Work instructions :: Quote verbatim every line from the one containing "Fête nationale suisse du" through the last line of the records, with both of those lines included. Omit the pictures from your answer.

___ Provided information ___

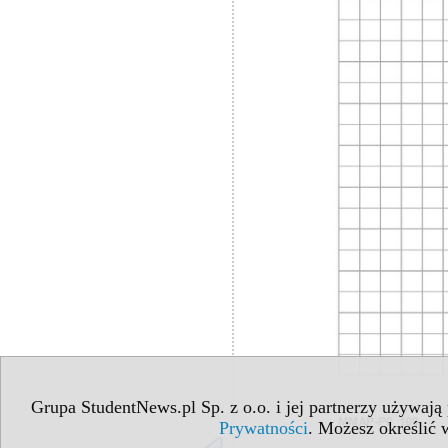
Grupa StudentNews.pl Sp. z o.o. i jej partnerzy używają
Prywatności
. Możesz określić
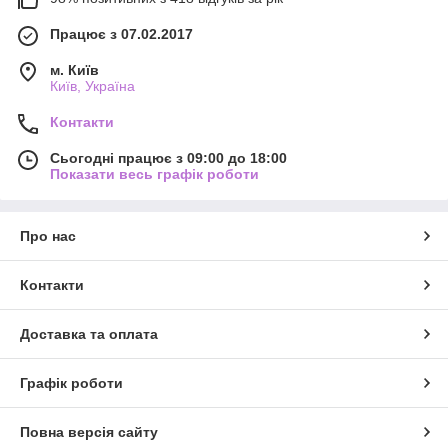
Працює з 07.02.2017
м. Київ
Київ, Україна
Контакти
Сьогодні працює з 09:00 до 18:00
Показати весь графік роботи
Про нас
Контакти
Доставка та оплата
Графік роботи
Повна версія сайту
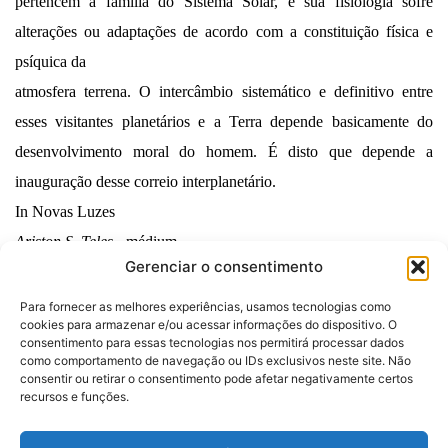
pertencem à família do Sistema Solar, e sua fisiologia sofre
alterações ou adaptações de acordo com a constituição física e
psíquica da
atmosfera terrena. O intercâmbio sistemático e definitivo entre
esses visitantes planetários e a Terra depende basicamente do
desenvolvimento moral do homem. É disto que depende a
inauguração desse correio interplanetário.
In Novas Luzes
Ariston S. Teles
- médium
Gerenciar o consentimento
Para fornecer as melhores experiências, usamos tecnologias como
cookies para armazenar e/ou acessar informações do dispositivo. O
consentimento para essas tecnologias nos permitirá processar dados
como comportamento de navegação ou IDs exclusivos neste site. Não
consentir ou retirar o consentimento pode afetar negativamente certos
Desenvolvido por:
recursos e funções.
Politica de Privacidade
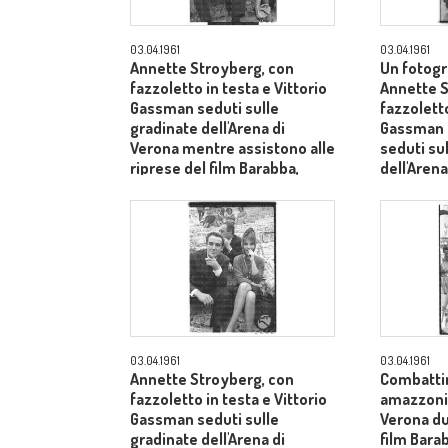
03.04.1961
03.04.1961
Annette Stroyberg, con
Un fotogr
fazzoletto in testa e Vittorio
Annette S
Gassman seduti sulle
fazzoletto
gradinate dell'Arena di
Gassman e
Verona mentre assistono alle
seduti su
riprese del film Barabba,
dell'Arena
dietro il produttore Dino De
Laurentiis - totale
03.04.1961
03.04.1961
Annette Stroyberg, con
Combatti
fazzoletto in testa e Vittorio
amazzoni e
Gassman seduti sulle
Verona du
gradinate dell'Arena di
film Barab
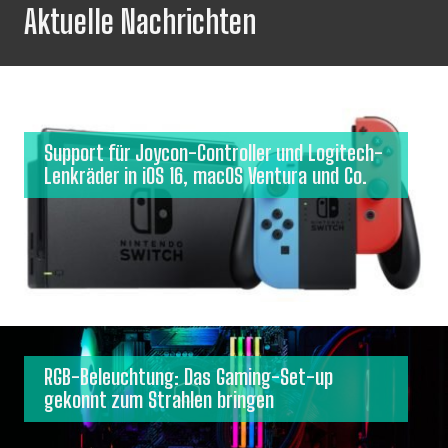
Aktuelle Nachrichten
Support für Joycon-Controller und Logitech-
Lenkräder in iOS 16, macOS Ventura und Co.
RGB-Beleuchtung: Das Gaming-Set-up
gekonnt zum Strahlen bringen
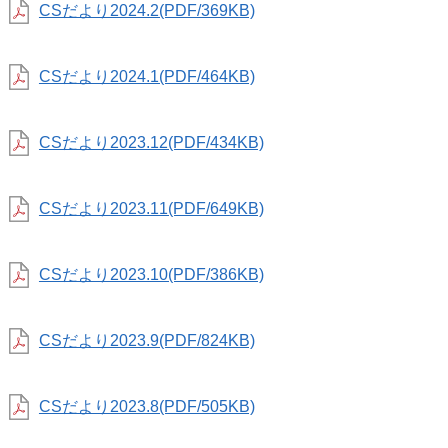
CSだより2024.2(PDF/369KB)
CSだより2024.1(PDF/464KB)
CSだより2023.12(PDF/434KB)
CSだより2023.11(PDF/649KB)
CSだより2023.10(PDF/386KB)
CSだより2023.9(PDF/824KB)
CSだより2023.8(PDF/505KB)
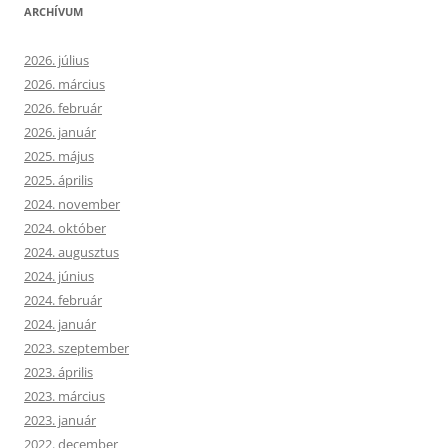
ARCHÍVUM
2026. július
2026. március
2026. február
2026. január
2025. május
2025. április
2024. november
2024. október
2024. augusztus
2024. június
2024. február
2024. január
2023. szeptember
2023. április
2023. március
2023. január
2022. december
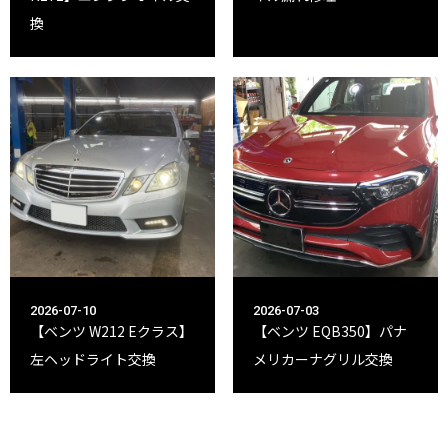
換
2026-07-10
2026-07-03
【ベンツ W212 Eクラス】
【ベンツ EQB350】パナ
左ヘッドライト交換
メリカーナグリル交換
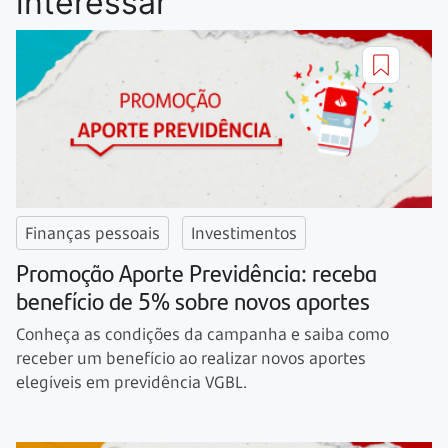
interessar
Finanças pessoais
Investimentos
Promoção Aporte Previdência: receba
benefício de 5% sobre novos aportes
Conheça as condições da campanha e saiba como
receber um benefício ao realizar novos aportes
elegíveis em previdência VGBL.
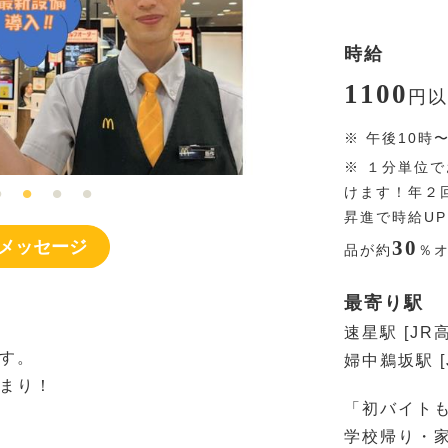
時給
1100
円
以
※
午後10時
※
１分単位で
けます！年２
昇進で時給U
30
メッセージ
品が約
％
最寄り駅
速星駅 [JR
す。
婦中鵜坂駅 [
まり！
「初バイト
学校帰り・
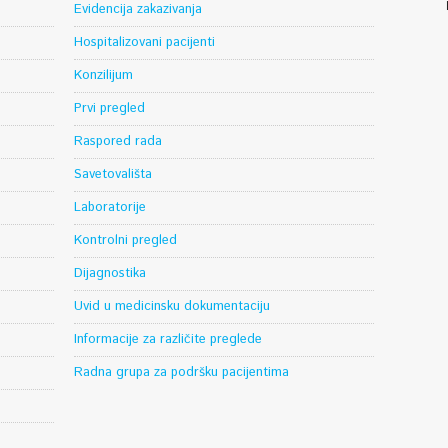
Evidencija zakazivanja
Hospitalizovani pacijenti
Konzilijum
Prvi pregled
Raspored rada
Savetovališta
Laboratorije
Kontrolni pregled
Dijagnostika
Uvid u medicinsku dokumentaciju
Informacije za različite preglede
Radna grupa za podršku pacijentima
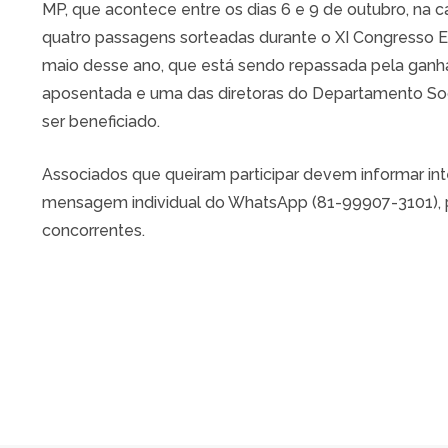
MP, que acontece entre os dias 6 e 9 de outubro, na ca
quatro passagens sorteadas durante o XI Congresso 
maio desse ano, que está sendo repassada pela ganh
aposentada e uma das diretoras do Departamento Soc
ser beneficiado.
Associados que queiram participar devem informar i
mensagem individual do WhatsApp (81-99907-3101), p
concorrentes.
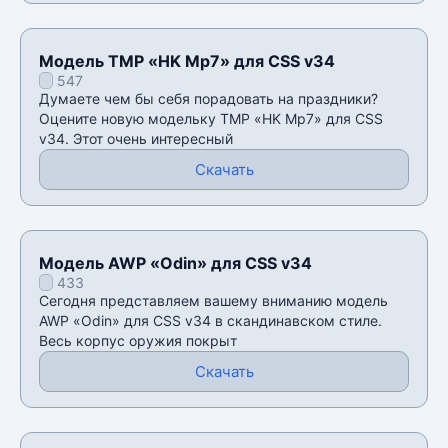
Модель TMP «HK Mp7» для CSS v34
547
Думаете чем бы себя порадовать на праздники?
Оцените новую модельку TMP «HK Mp7» для CSS
v34. Этот очень интересный
Скачать
Модель AWP «Odin» для CSS v34
433
Сегодня представляем вашему вниманию модель
AWP «Odin» для CSS v34 в скандинавском стиле.
Весь корпус оружия покрыт
Скачать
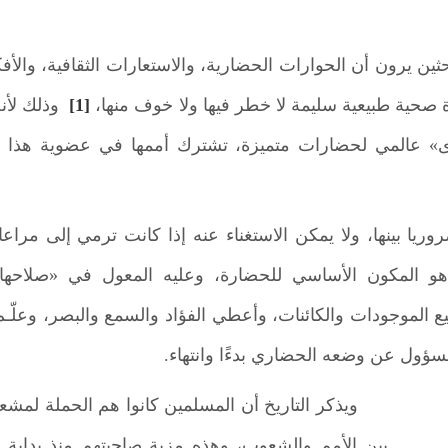
ثين يرون أن الحوارات الحضارية، والاستعارات الثقافية، والأفكا
صحية طبيعية سليمة لا خطر فيها ولا خوف منها،
[1]
وذلك لأن
» عالمي لحضارات متميزة، تشترك أممها في عضوية هذا ال
روريا بينها، ولا يمكن الاستغناء عنه إذا كانت ترمي إلى مرا
 هو المكون الأساسي للحضارة، وعليه المعول في «صلاحها»
 الموجودات والكائنات، وأعطي الفؤاد والسمع والبصر، وعلّـم
سؤول عن وضعه الحضاري بدءًا وانتهاء.
ويذكر التاريخ أن المسلمين كانوا هم الحملة لمش
بين الأمم والشعوب، وهذه مزية صاحبتهم منذ بداية وج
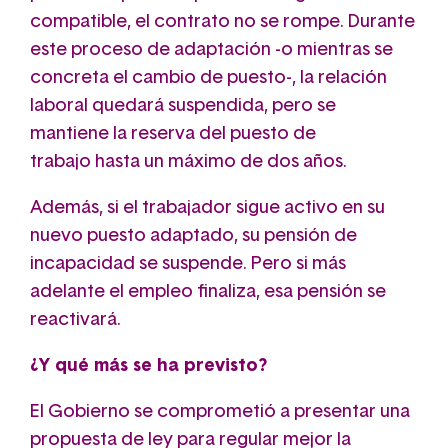
compatible, el contrato no se rompe.
Durante
este proceso de adaptación -o mientras se
concreta el cambio de puesto-, la relación
laboral quedará suspendida, pero se
mantiene la reserva del puesto de
trabajo hasta un máximo de dos años
.
Además, si el trabajador sigue activo en su
nuevo puesto adaptado, su pensión de
incapacidad se suspende. Pero si más
adelante el empleo finaliza, esa pensión se
reactivará.
¿Y qué más se ha previsto?
El Gobierno se comprometió a presentar una
propuesta de ley para regular mejor la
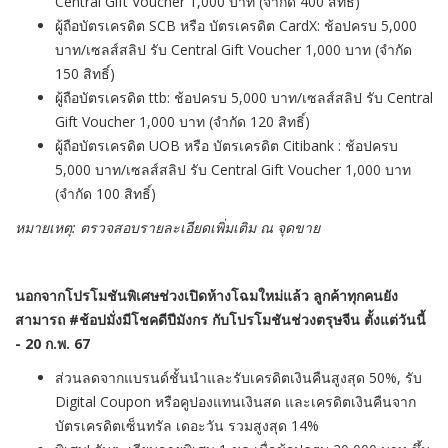
Central Gift Voucher 1,000 บาท (จำกัด 400 สิทธิ์)
ผู้ถือบัตรเครดิต SCB หรือ บัตรเครดิต CardX: ช้อปครบ 5,000
บาท/เซลส์สลิป รับ Central Gift Voucher 1,000 บาท (จำกัด
150 สิทธิ์)
ผู้ถือบัตรเครดิต ttb: ช้อปครบ 5,000 บาท/เซลส์สลิป รับ Central
Gift Voucher 1,000 บาท (จำกัด 120 สิทธิ์)
ผู้ถือบัตรเครดิต UOB หรือ บัตรเครดิต Citibank : ช้อปครบ
5,000 บาท/เซลส์สลิป รับ Central Gift Voucher 1,000 บาท
(จำกัด 100 สิทธิ์)
หมายเหตุ: ตรวจสอบรายละเอียดเพิ่มเติม ณ จุดขาย
นอกจากโปรโมชันพิเศษช่วงเปิดห้างโฉมใหม่แล้ว ลูกค้าทุกคนยัง
สามารถ
#
ช้อปมั่งมีโชคดีปีมังกร
กับโปรโมชันช่วงตรุษจีน ตั้งแต่วันนี้
- 20 ก.พ. 67
ส่วนลดจากแบรนด์ชั้นนำและรับเครดิตเงินคืนสูงสุด 50%, รับ
Digital Coupon หรือคูปองแทนเงินสด และเครดิตเงินคืนจาก
บัตรเครดิตเซ็นทรัล เดอะวัน รวมสูงสุด 14%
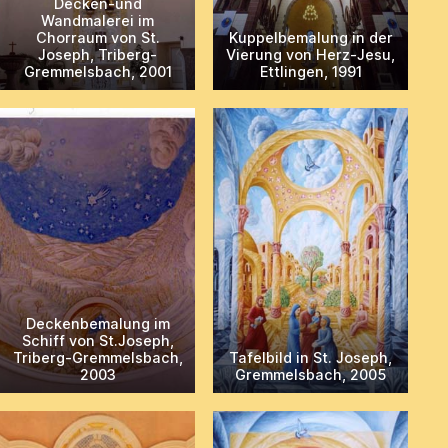
Decken-und
Wandmalerei im
Chorraum von St.
Kuppelbemalung in der
Joseph, Triberg-
Vierung von Herz-Jesu,
Gremmelsbach, 2001
Ettlingen, 1991
Deckenbemalung im
Schiff von St.Joseph,
Triberg-Gremmelsbach,
Tafelbild in St. Joseph,
2003
Gremmelsbach, 2005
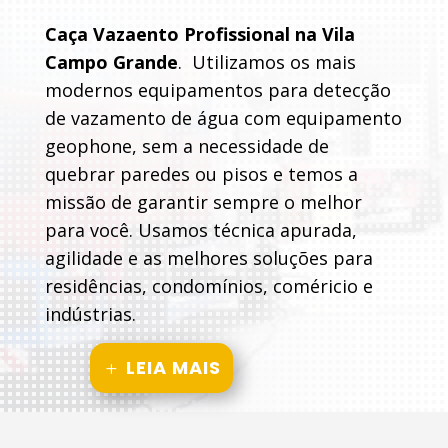
Caça Vazaento Profissional na Vila
Campo Grande
. Utilizamos os mais
modernos equipamentos para detecção
de vazamento de água com equipamento
geophone, sem a necessidade de
quebrar paredes ou pisos e temos a
missão de garantir sempre o melhor
para você. Usamos técnica apurada,
agilidade e as melhores soluções para
residências, condomínios, coméricio e
indústrias.
LEIA MAIS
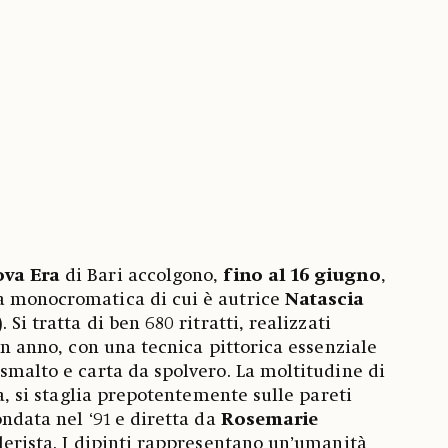
va Era
di Bari accolgono,
fino al 16 giugno
,
a monocromatica di cui è autrice
Natascia
. Si tratta di ben 680 ritratti, realizzati
 un anno, con una tecnica pittorica essenziale
 smalto e carta da spolvero. La moltitudine di
cra, si staglia prepotentemente sulle pareti
ondata nel ‘91 e diretta da
Rosemarie
allerista. I dipinti rappresentano un’umanità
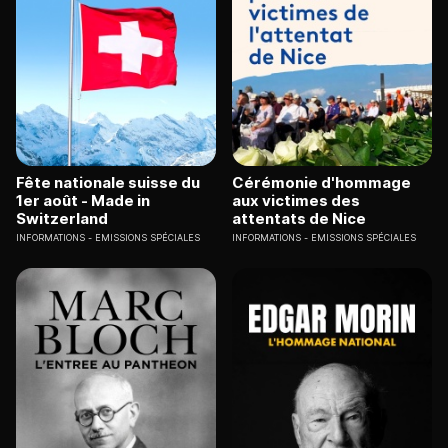
Fête nationale suisse du
Cérémonie d'hommage
1er août - Made in
aux victimes des
Switzerland
attentats de Nice
INFORMATIONS
EMISSIONS SPÉCIALES
INFORMATIONS
EMISSIONS SPÉCIALES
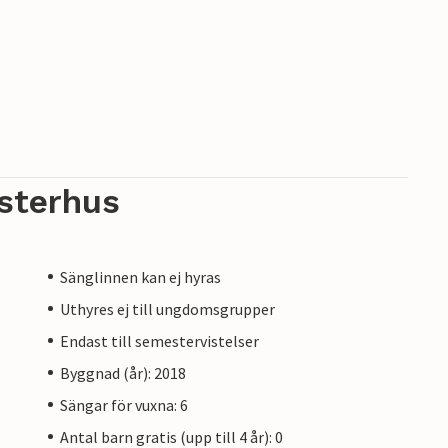
sterhus
Sänglinnen kan ej hyras
Uthyres ej till ungdomsgrupper
Endast till semestervistelser
Byggnad (år): 2018
Sängar för vuxna: 6
Antal barn gratis (upp till 4 år): 0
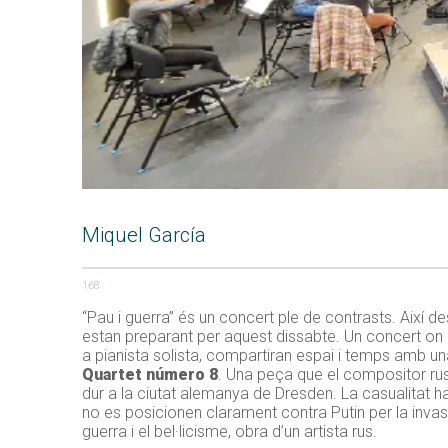
Miquel García
168
“Pau i guerra” és un concert ple de contrasts. Així d
estan preparant per aquest dissabte. Un concert on 
a pianista solista, compartiran espai i temps amb u
Quartet número 8
. Una peça que el compositor ru
dur a la ciutat alemanya de Dresden. La casualitat ha
no es posicionen clarament contra Putin per la invas
guerra i el bel·licisme, obra d’un artista rus.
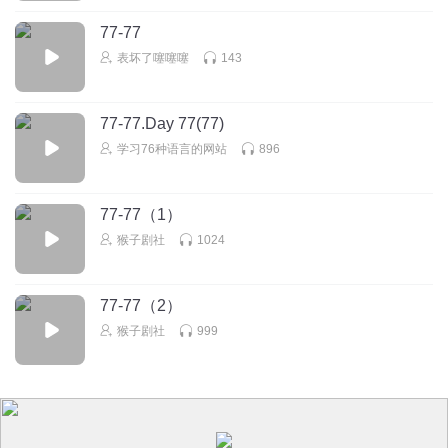
77-77
表坏了噻噻噻
143
77-77.Day 77(77)
学习76种语言的网站
896
77-77（1）
猴子剧社
1024
77-77（2）
猴子剧社
999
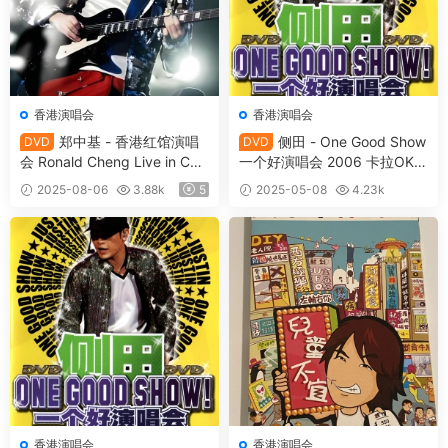
香港演唱会
香港演唱会
郑中基 - 香港红馆演唱
侧田 - One Good Show
DVD
DVD
会 Ronald Cheng Live in Con
一个好演唱会 2006 卡拉OK
ert 2006 DVD9 [DVD ISO 7.1
内地版 [DVD9 ISO 7.52GB]
2025-08-06
3.88k
5
2025-05-08
4.23k
5GB]
10
香港演唱会
香港演唱会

___

Exercise result ::
Fête nationale suisse du
Cérémonie d'hommage
1er août - Made in
aux victimes des
Switzerland
attentats de Nice
INFORMATIONS
EMISSIONS SPÉCIALES
INFORMATIONS
EMISSIONS SPÉCIALES
sterhus
Sänglinnen kan ej hyras
Uthyres ej till ungdomsgrupper
Endast till semestervistelser
Byggnad (år): 2018
Sängar för vuxna: 6
Antal barn gratis (upp till 4 år): 0
Miquel García
168
“Pau i guerra” és un concert ple de contrasts. Així d
estan preparant per aquest dissabte. Un concert on 
a pianista solista, compartiran espai i temps amb u
Quartet número 8
. Una peça que el compositor ru
dur a la ciutat alemanya de Dresden. La casualitat ha
no es posicionen clarament contra Putin per la invas
guerra i el bel·licisme, obra d’un artista rus.
77-77
表坏了噻噻噻
143
77-77.Day 77(77)
学习76种语言的网站
896
77-77（1）
猴子剧社
1024
77-77（2）
猴子剧社
999
香港演唱会
香港演唱会
郑中基 - 香港红馆演唱
侧田 - One Good Show
DVD
DVD
会 Ronald Cheng Live in Con
一个好演唱会 2006 卡拉OK
ert 2006 DVD9 [DVD ISO 7.1
内地版 [DVD9 ISO 7.52GB]
2025-08-06
3.88k
5
2025-05-08
4.23k
5GB]
10
香港演唱会
香港演唱会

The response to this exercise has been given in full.